The entries are to be repeated in full, without any change.
────
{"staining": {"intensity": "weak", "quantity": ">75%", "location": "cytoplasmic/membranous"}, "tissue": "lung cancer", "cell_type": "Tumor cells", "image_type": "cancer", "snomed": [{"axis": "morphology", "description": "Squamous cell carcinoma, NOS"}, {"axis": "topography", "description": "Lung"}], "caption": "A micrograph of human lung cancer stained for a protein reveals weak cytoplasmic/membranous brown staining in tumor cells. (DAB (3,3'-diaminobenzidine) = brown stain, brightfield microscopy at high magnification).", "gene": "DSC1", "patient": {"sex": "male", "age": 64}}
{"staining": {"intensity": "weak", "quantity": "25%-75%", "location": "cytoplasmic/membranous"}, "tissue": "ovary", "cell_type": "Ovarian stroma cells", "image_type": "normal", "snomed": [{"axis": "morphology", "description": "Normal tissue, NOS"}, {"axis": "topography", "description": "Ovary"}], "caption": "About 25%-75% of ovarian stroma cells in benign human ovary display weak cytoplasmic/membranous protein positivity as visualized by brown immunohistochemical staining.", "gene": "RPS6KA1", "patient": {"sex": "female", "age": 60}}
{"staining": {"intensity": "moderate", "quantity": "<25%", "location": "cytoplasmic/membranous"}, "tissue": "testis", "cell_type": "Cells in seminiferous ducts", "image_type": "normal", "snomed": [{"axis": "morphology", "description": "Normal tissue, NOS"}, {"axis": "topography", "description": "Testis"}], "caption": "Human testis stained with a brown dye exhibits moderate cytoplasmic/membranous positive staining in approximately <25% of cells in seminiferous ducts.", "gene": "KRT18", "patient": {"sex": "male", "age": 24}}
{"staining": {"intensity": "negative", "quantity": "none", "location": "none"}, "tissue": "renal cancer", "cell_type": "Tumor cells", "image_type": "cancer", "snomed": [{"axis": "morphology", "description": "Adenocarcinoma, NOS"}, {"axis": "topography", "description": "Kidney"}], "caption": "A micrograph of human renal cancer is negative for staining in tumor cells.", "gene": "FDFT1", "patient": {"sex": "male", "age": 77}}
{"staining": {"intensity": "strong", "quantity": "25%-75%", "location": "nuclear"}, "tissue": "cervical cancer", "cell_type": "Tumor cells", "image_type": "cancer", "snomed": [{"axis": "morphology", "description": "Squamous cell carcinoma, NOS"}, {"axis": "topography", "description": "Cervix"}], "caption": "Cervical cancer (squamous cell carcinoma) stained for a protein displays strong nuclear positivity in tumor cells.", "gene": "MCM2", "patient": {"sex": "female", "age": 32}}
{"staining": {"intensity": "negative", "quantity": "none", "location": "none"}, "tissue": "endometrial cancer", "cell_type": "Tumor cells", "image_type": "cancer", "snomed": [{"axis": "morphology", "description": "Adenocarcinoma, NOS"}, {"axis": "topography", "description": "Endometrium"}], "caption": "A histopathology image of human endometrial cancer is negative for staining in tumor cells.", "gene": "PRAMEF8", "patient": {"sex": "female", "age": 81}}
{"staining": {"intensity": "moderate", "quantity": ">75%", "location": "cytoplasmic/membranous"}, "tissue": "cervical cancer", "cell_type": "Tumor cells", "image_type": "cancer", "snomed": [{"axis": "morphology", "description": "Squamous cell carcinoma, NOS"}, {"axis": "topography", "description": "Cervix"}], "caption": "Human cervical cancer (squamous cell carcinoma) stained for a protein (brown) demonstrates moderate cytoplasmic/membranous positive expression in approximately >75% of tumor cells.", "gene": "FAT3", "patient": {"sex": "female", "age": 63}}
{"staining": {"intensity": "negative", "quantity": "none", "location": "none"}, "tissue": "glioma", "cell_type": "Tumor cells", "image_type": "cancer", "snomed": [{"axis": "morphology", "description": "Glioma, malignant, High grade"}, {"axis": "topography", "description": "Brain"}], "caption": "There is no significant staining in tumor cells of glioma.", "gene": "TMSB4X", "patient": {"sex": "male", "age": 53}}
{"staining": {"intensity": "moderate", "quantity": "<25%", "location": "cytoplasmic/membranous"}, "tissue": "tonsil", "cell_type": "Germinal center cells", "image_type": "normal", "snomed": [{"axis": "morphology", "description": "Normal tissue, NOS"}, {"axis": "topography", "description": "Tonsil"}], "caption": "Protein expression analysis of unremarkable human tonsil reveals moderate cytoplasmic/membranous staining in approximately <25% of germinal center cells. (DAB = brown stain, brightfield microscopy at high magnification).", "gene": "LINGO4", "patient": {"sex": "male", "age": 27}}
────
▶ Written reply:
{"staining": {"intensity": "weak", "quantity": ">75%", "location": "cytoplasmic/membranous"}, "tissue": "lung cancer", "cell_type": "Tumor cells", "image_type": "cancer", "snomed": [{"axis": "morphology", "description": "Squamous cell carcinoma, NOS"}, {"axis": "topography", "description": "Lung"}], "caption": "A micrograph of human lung cancer stained for a protein reveals weak cytoplasmic/membranous brown staining in tumor cells. (DAB (3,3'-diaminobenzidine) = brown stain, brightfield microscopy at high magnification).", "gene": "DSC1", "patient": {"sex": "male", "age": 64}}
{"staining": {"intensity": "weak", "quantity": "25%-75%", "location": "cytoplasmic/membranous"}, "tissue": "ovary", "cell_type": "Ovarian stroma cells", "image_type": "normal", "snomed": [{"axis": "morphology", "description": "Normal tissue, NOS"}, {"axis": "topography", "description": "Ovary"}], "caption": "About 25%-75% of ovarian stroma cells in benign human ovary display weak cytoplasmic/membranous protein positivity as visualized by brown immunohistochemical staining.", "gene": "RPS6KA1", "patient": {"sex": "female", "age": 60}}
{"staining": {"intensity": "moderate", "quantity": "<25%", "location": "cytoplasmic/membranous"}, "tissue": "testis", "cell_type": "Cells in seminiferous ducts", "image_type": "normal", "snomed": [{"axis": "morphology", "description": "Normal tissue, NOS"}, {"axis": "topography", "description": "Testis"}], "caption": "Human testis stained with a brown dye exhibits moderate cytoplasmic/membranous positive staining in approximately <25% of cells in seminiferous ducts.", "gene": "KRT18", "patient": {"sex": "male", "age": 24}}
{"staining": {"intensity": "negative", "quantity": "none", "location": "none"}, "tissue": "renal cancer", "cell_type": "Tumor cells", "image_type": "cancer", "snomed": [{"axis": "morphology", "description": "Adenocarcinoma, NOS"}, {"axis": "topography", "description": "Kidney"}], "caption": "A micrograph of human renal cancer is negative for staining in tumor cells.", "gene": "FDFT1", "patient": {"sex": "male", "age": 77}}
{"staining": {"intensity": "strong", "quantity": "25%-75%", "location": "nuclear"}, "tissue": "cervical cancer", "cell_type": "Tumor cells", "image_type": "cancer", "snomed": [{"axis": "morphology", "description": "Squamous cell carcinoma, NOS"}, {"axis": "topography", "description": "Cervix"}], "caption": "Cervical cancer (squamous cell carcinoma) stained for a protein displays strong nuclear positivity in tumor cells.", "gene": "MCM2", "patient": {"sex": "female", "age": 32}}
{"staining": {"intensity": "negative", "quantity": "none", "location": "none"}, "tissue": "endometrial cancer", "cell_type": "Tumor cells", "image_type": "cancer", "snomed": [{"axis": "morphology", "description": "Adenocarcinoma, NOS"}, {"axis": "topography", "description": "Endometrium"}], "caption": "A histopathology image of human endometrial cancer is negative for staining in tumor cells.", "gene": "PRAMEF8", "patient": {"sex": "female", "age": 81}}
{"staining": {"intensity": "moderate", "quantity": ">75%", "location": "cytoplasmic/membranous"}, "tissue": "cervical cancer", "cell_type": "Tumor cells", "image_type": "cancer", "snomed": [{"axis": "morphology", "description": "Squamous cell carcinoma, NOS"}, {"axis": "topography", "description": "Cervix"}], "caption": "Human cervical cancer (squamous cell carcinoma) stained for a protein (brown) demonstrates moderate cytoplasmic/membranous positive expression in approximately >75% of tumor cells.", "gene": "FAT3", "patient": {"sex": "female", "age": 63}}
{"staining": {"intensity": "negative", "quantity": "none", "location": "none"}, "tissue": "glioma", "cell_type": "Tumor cells", "image_type": "cancer", "snomed": [{"axis": "morphology", "description": "Glioma, malignant, High grade"}, {"axis": "topography", "description": "Brain"}], "caption": "There is no significant staining in tumor cells of glioma.", "gene": "TMSB4X", "patient": {"sex": "male", "age": 53}}
{"staining": {"intensity": "moderate", "quantity": "<25%", "location": "cytoplasmic/membranous"}, "tissue": "tonsil", "cell_type": "Germinal center cells", "image_type": "normal", "snomed": [{"axis": "morphology", "description": "Normal tissue, NOS"}, {"axis": "topography", "description": "Tonsil"}], "caption": "Protein expression analysis of unremarkable human tonsil reveals moderate cytoplasmic/membranous staining in approximately <25% of germinal center cells. (DAB = brown stain, brightfield microscopy at high magnification).", "gene": "LINGO4", "patient": {"sex": "male", "age": 27}}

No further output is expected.